The house glowed with dark shadows purple against the snow that caked the mountains, drifted over the windows in places with the height of winter. Inside a fire was raging in the hearth and both Riza and Roy were cocooned in heavy down comforters on the floor against the winter chill.
She was not yet ten, still a girl but long and lanky with short blonde hair and round cheeks and bright eyes.
Roy could have been her brother, with dark hair cut almost exactly the same, almost thirteen and pale where she was bright.
Her father was a quiet man, an alchemist accustomed to chasing down dusty secrets in musty tomes and worn thin by grief after his wife's death.
Now, however, the hollowness was gone from his eyes, chased away by liquor.
He took a long drink from his mug, which held hot chocolate like the children's, but with a shot of whiskey that warmed his gut.
"Tell us about the State Alchemists," Riza said, looking up at her father expectantly, curling up like a cat.
Her father laughed, a rare sound these days only induced by his daughter.
"Which story?" He asked.
"Not a story this time," she said, "something real."

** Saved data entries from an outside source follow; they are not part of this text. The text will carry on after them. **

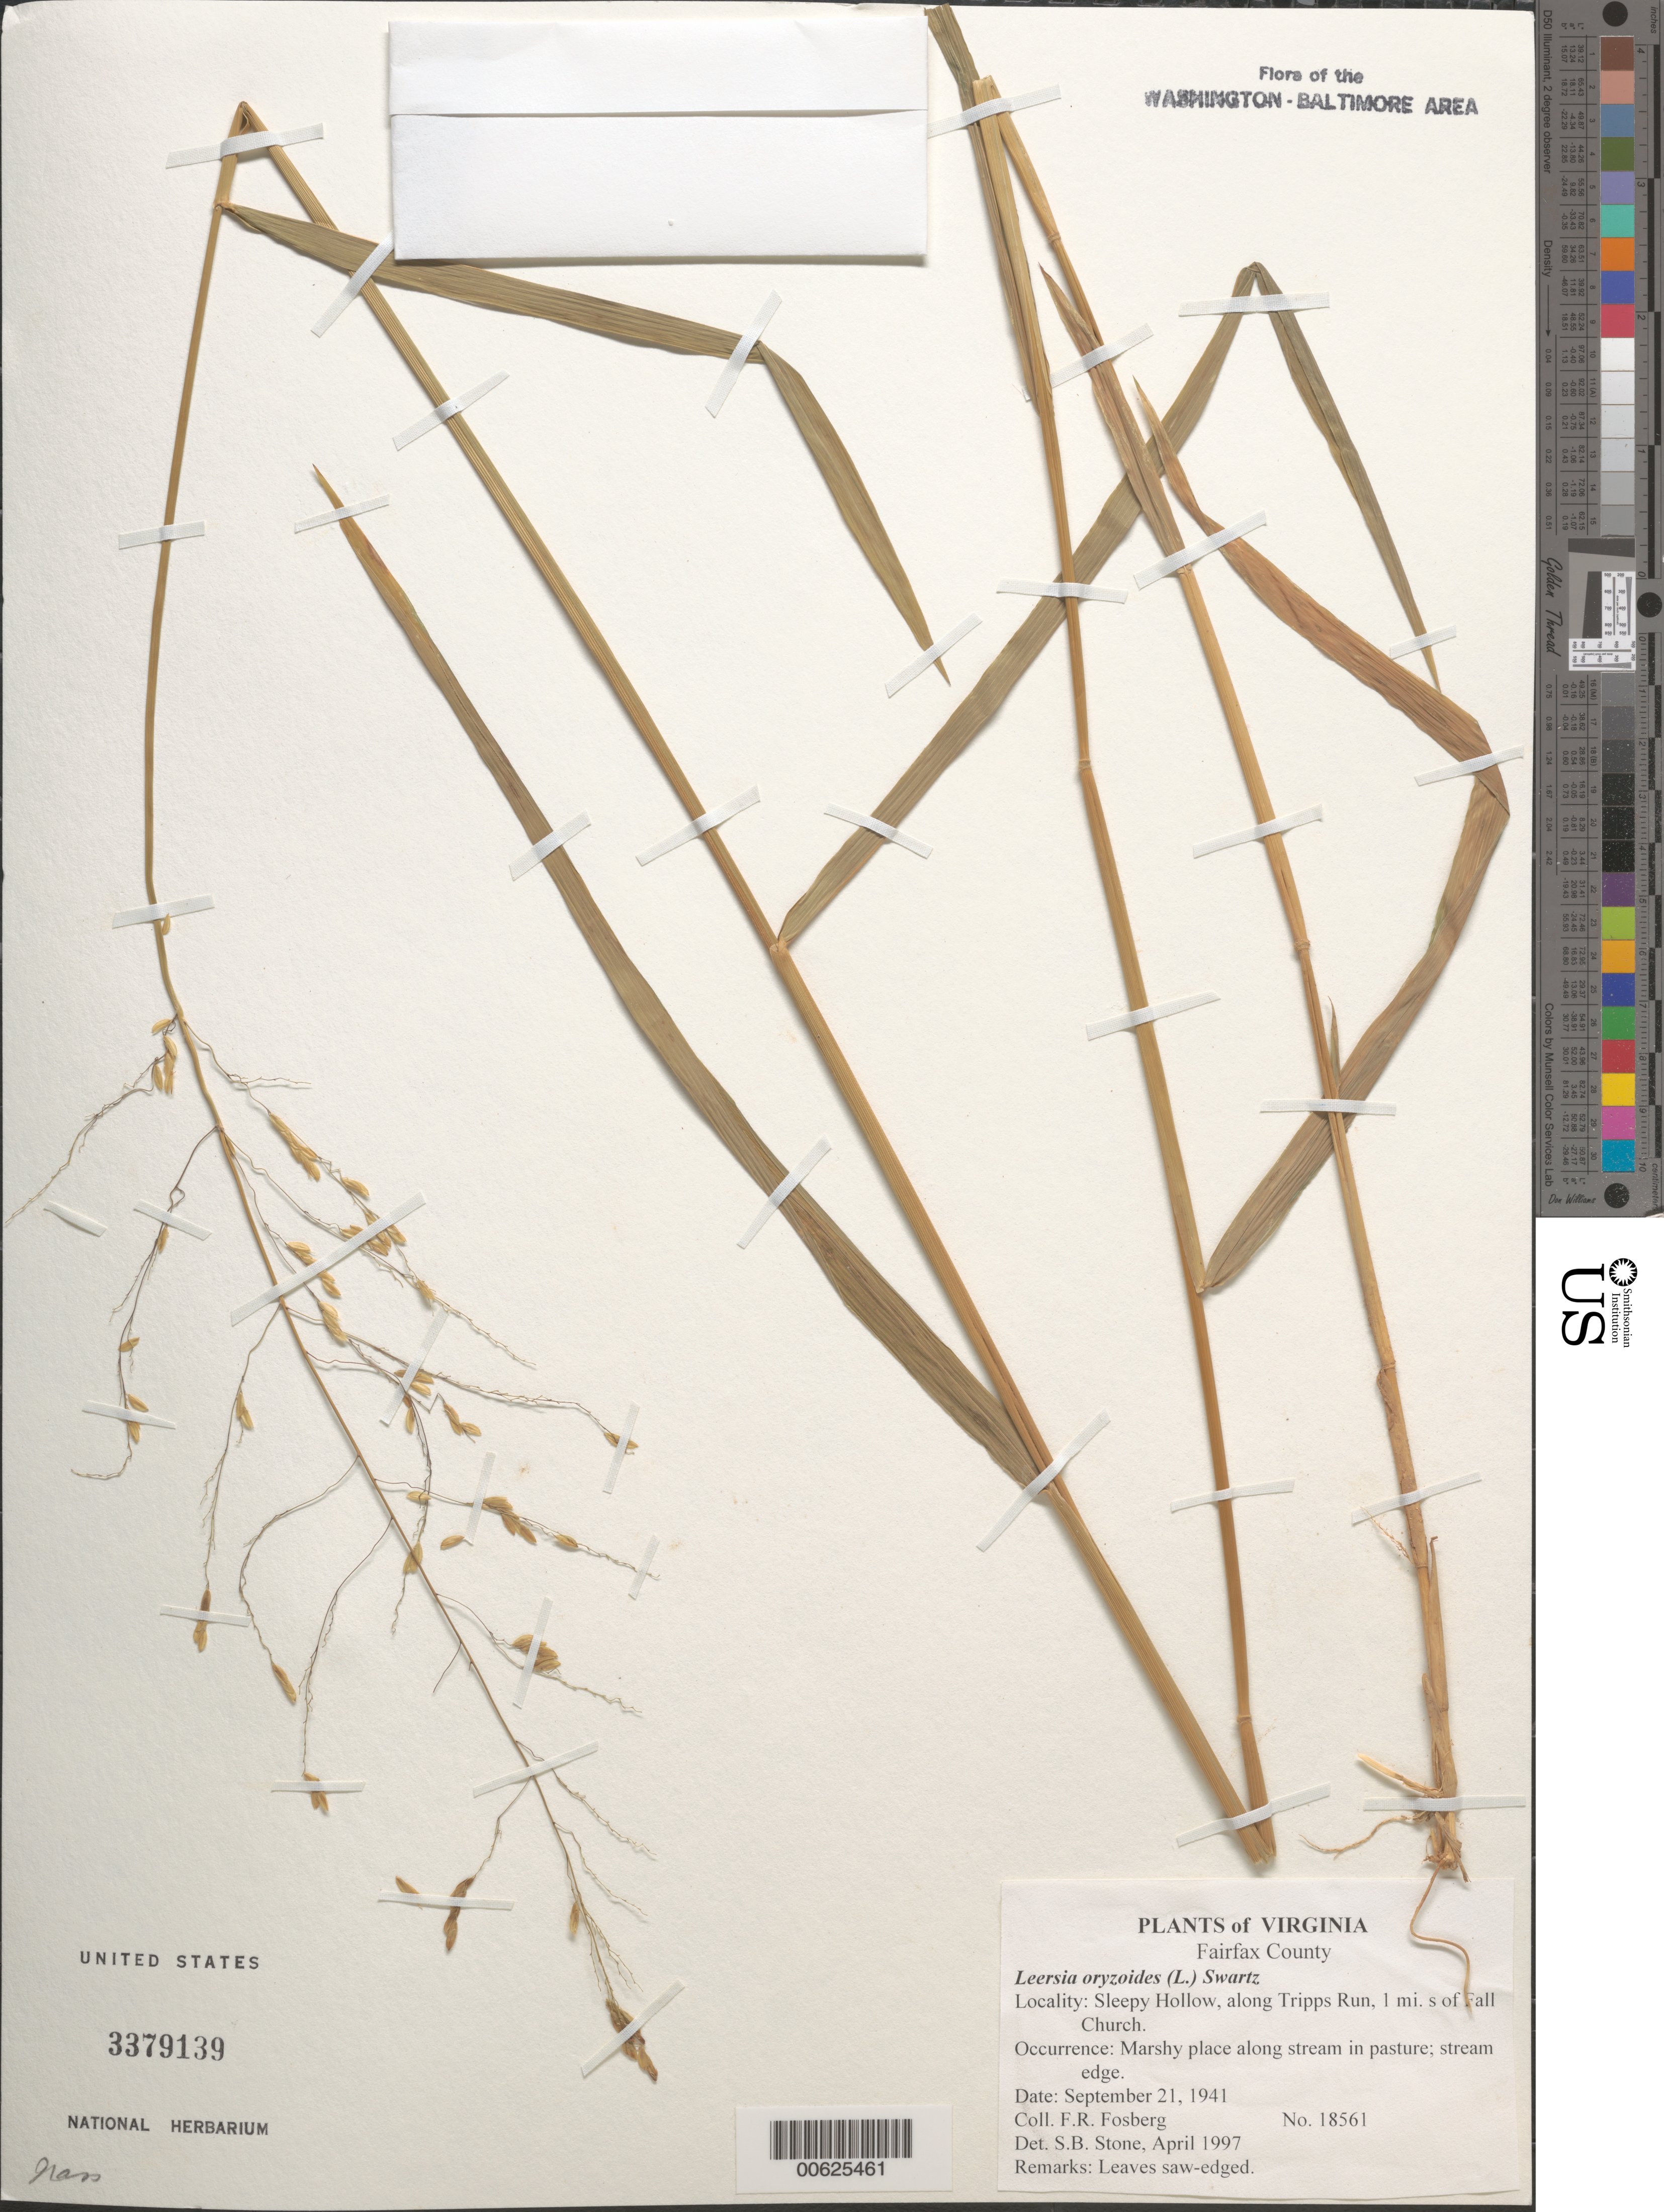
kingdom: Plantae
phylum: Tracheophyta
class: Liliopsida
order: Poales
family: Poaceae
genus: Leersia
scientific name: Leersia oryzoides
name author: (L.) Sw.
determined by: Stone, S. B.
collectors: F. R. Fosberg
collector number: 18561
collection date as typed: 21 Sep 1941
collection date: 1941-09-21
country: United States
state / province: Virginia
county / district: Fairfax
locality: Sleepy Hollow, along Tripps Run, 1 mi. S of Falls Church.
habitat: Marshy place along stream in pasture; stream edge.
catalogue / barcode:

He inhaled some of his drink in surprise. State Alchemists were people of legend to most folk, especially those so isolated from society, revered to an almost inhuman status by most, reviled by some who knew what they were truly like. By some like him.
"Maybe some of the stories are real," he said, unable to meet his daughter's bright eyes, so serious and liquid, molten brown like his wife's had been.